Start of Working data

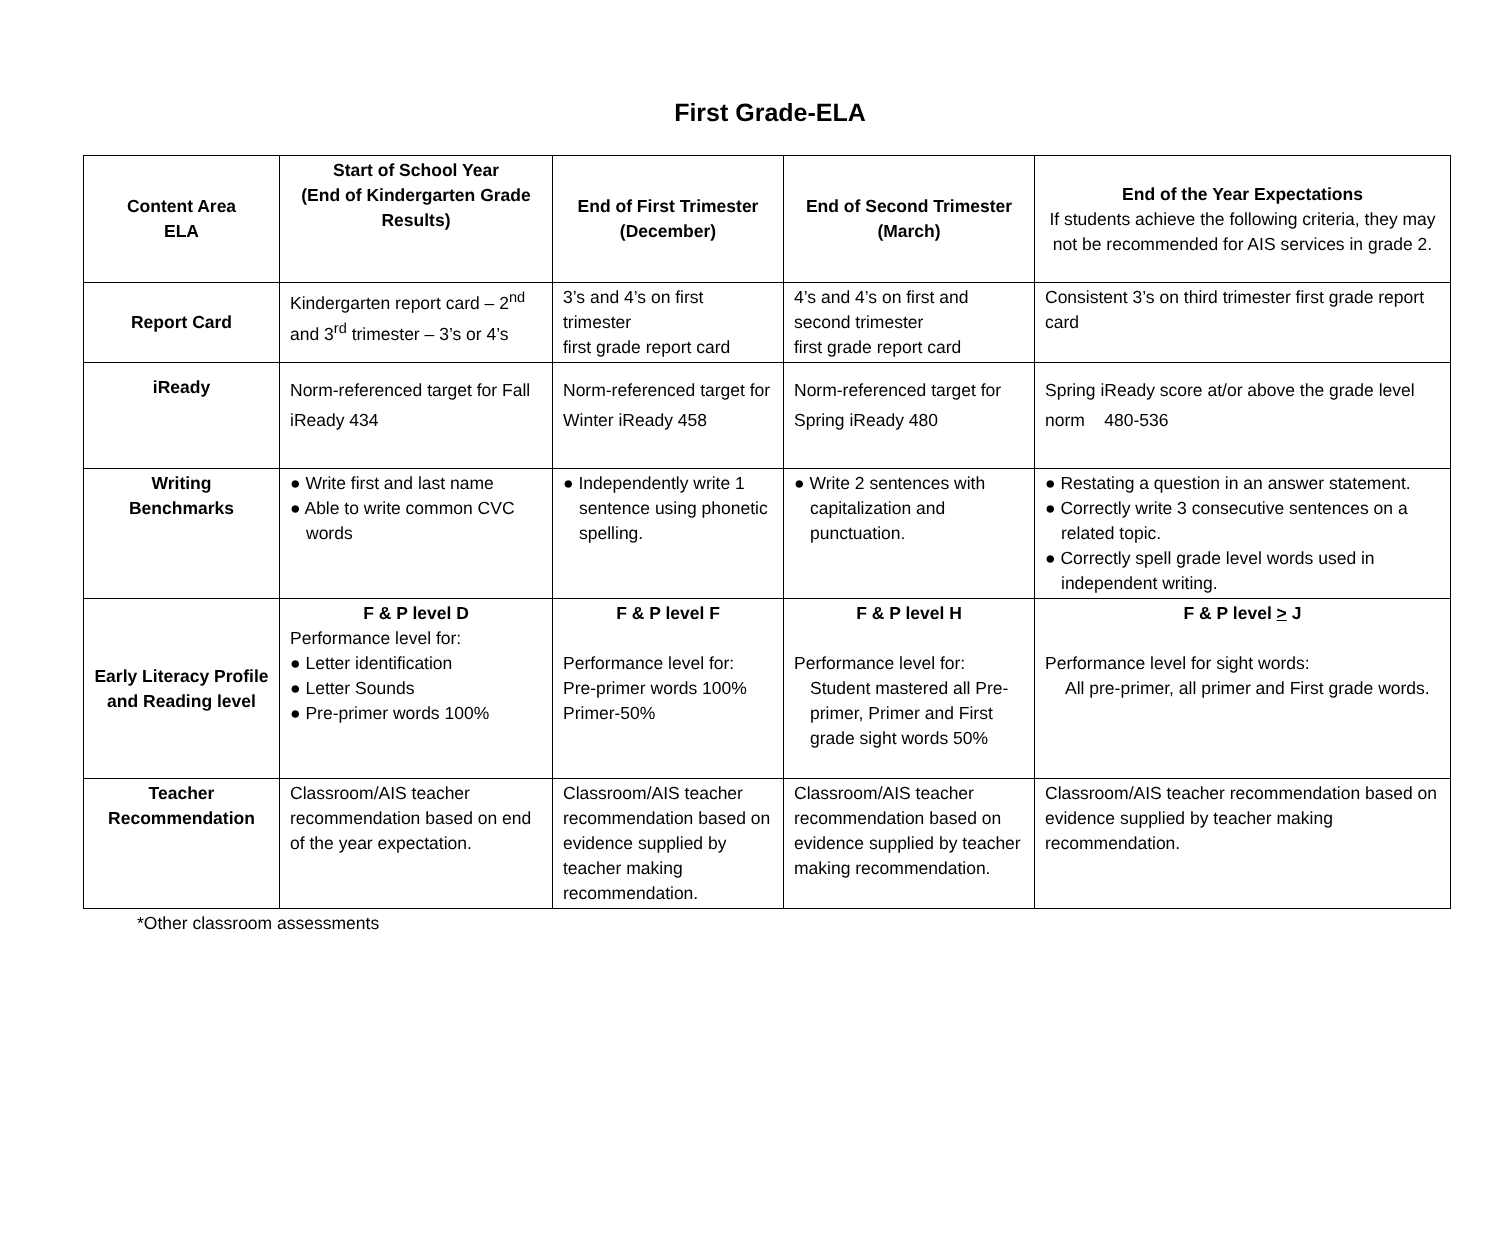First Grade-ELA
| Content Area ELA | Start of School Year (End of Kindergarten Grade Results) | End of First Trimester (December) | End of Second Trimester (March) | End of the Year Expectations If students achieve the following criteria, they may not be recommended for AIS services in grade 2. |
| --- | --- | --- | --- | --- |
| Report Card | Kindergarten report card – 2<sup>nd</sup> and 3<sup>rd</sup> trimester – 3’s or 4’s | 3’s and 4’s on first trimester first grade report card | 4’s and 4’s on first and second trimester first grade report card | Consistent 3’s on third trimester first grade report card |
| iReady | Norm-referenced target for Fall iReady 434 | Norm-referenced target for Winter iReady 458 | Norm-referenced target for Spring iReady 480 | Spring iReady score at/or above the grade level norm 480-536 |
| Writing Benchmarks | ● Write first and last name ● Able to write common CVC words | ● Independently write 1 sentence using phonetic spelling. | ● Write 2 sentences with capitalization and punctuation. | ● Restating a question in an answer statement. ● Correctly write 3 consecutive sentences on a related topic. ● Correctly spell grade level words used in independent writing. |
| Early Literacy Profile and Reading level | F & P level D Performance level for: ● Letter identification ● Letter Sounds ● Pre-primer words 100% | F & P level F Performance level for: Pre-primer words 100% Primer-50% | F & P level H Performance level for: Student mastered all Pre-primer, Primer and First grade sight words 50% | F & P level > J Performance level for sight words: All pre-primer, all primer and First grade words. |
| Teacher Recommendation | Classroom/AIS teacher recommendation based on end of the year expectation. | Classroom/AIS teacher recommendation based on evidence supplied by teacher making recommendation. | Classroom/AIS teacher recommendation based on evidence supplied by teacher making recommendation. | Classroom/AIS teacher recommendation based on evidence supplied by teacher making recommendation. |
*Other classroom assessments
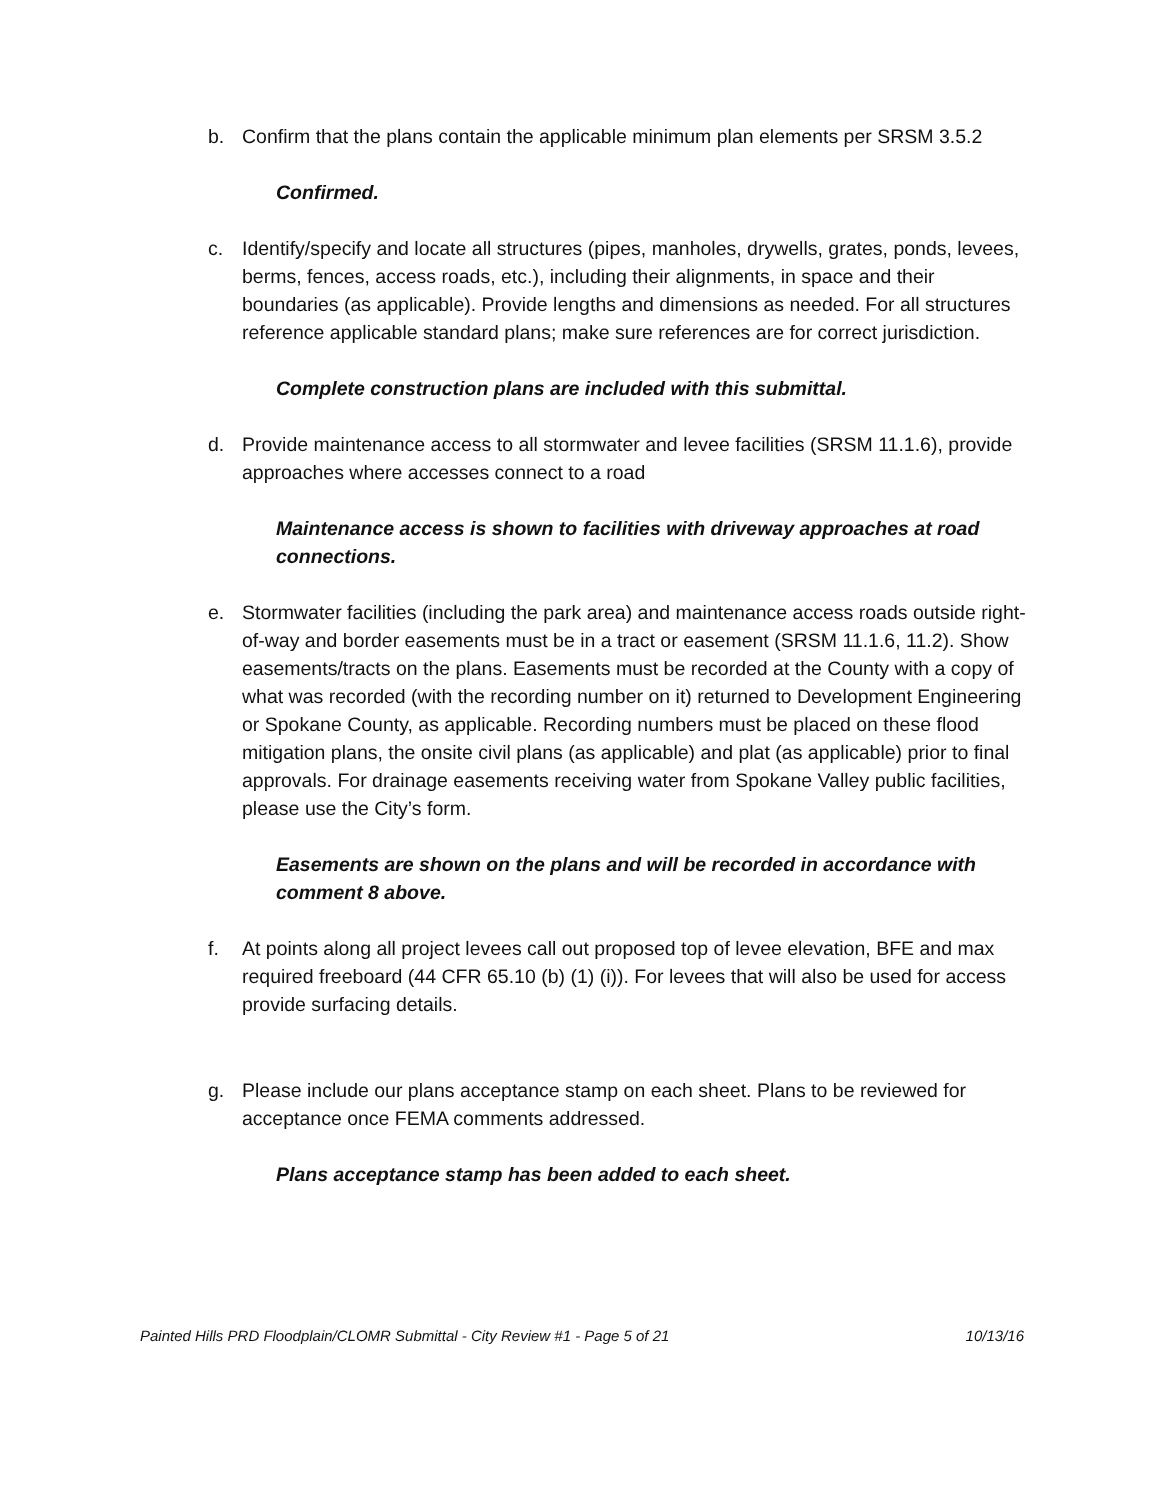b. Confirm that the plans contain the applicable minimum plan elements per SRSM 3.5.2
Confirmed.
c. Identify/specify and locate all structures (pipes, manholes, drywells, grates, ponds, levees, berms, fences, access roads, etc.), including their alignments, in space and their boundaries (as applicable). Provide lengths and dimensions as needed. For all structures reference applicable standard plans; make sure references are for correct jurisdiction.
Complete construction plans are included with this submittal.
d. Provide maintenance access to all stormwater and levee facilities (SRSM 11.1.6), provide approaches where accesses connect to a road
Maintenance access is shown to facilities with driveway approaches at road connections.
e. Stormwater facilities (including the park area) and maintenance access roads outside right-of-way and border easements must be in a tract or easement (SRSM 11.1.6, 11.2). Show easements/tracts on the plans. Easements must be recorded at the County with a copy of what was recorded (with the recording number on it) returned to Development Engineering or Spokane County, as applicable. Recording numbers must be placed on these flood mitigation plans, the onsite civil plans (as applicable) and plat (as applicable) prior to final approvals. For drainage easements receiving water from Spokane Valley public facilities, please use the City’s form.
Easements are shown on the plans and will be recorded in accordance with comment 8 above.
f. At points along all project levees call out proposed top of levee elevation, BFE and max required freeboard (44 CFR 65.10 (b) (1) (i)). For levees that will also be used for access provide surfacing details.
g. Please include our plans acceptance stamp on each sheet. Plans to be reviewed for acceptance once FEMA comments addressed.
Plans acceptance stamp has been added to each sheet.
Painted Hills PRD Floodplain/CLOMR Submittal - City Review #1 - Page 5 of 21 10/13/16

End of Working data

**What needs to be done**
Above are the records; from them, give again exactly the lines from the one containing "d. Provide maintenance" to the one containing "f. At points", both lines included, and nothing more.

**Expected answer**
d. Provide maintenance access to all stormwater and levee facilities (SRSM 11.1.6), provide approaches where accesses connect to a road
Maintenance access is shown to facilities with driveway approaches at road connections.
e. Stormwater facilities (including the park area) and maintenance access roads outside right-of-way and border easements must be in a tract or easement (SRSM 11.1.6, 11.2). Show easements/tracts on the plans. Easements must be recorded at the County with a copy of what was recorded (with the recording number on it) returned to Development Engineering or Spokane County, as applicable. Recording numbers must be placed on these flood mitigation plans, the onsite civil plans (as applicable) and plat (as applicable) prior to final approvals. For drainage easements receiving water from Spokane Valley public facilities, please use the City’s form.
Easements are shown on the plans and will be recorded in accordance with comment 8 above.
f. At points along all project levees call out proposed top of levee elevation, BFE and max required freeboard (44 CFR 65.10 (b) (1) (i)). For levees that will also be used for access provide surfacing details.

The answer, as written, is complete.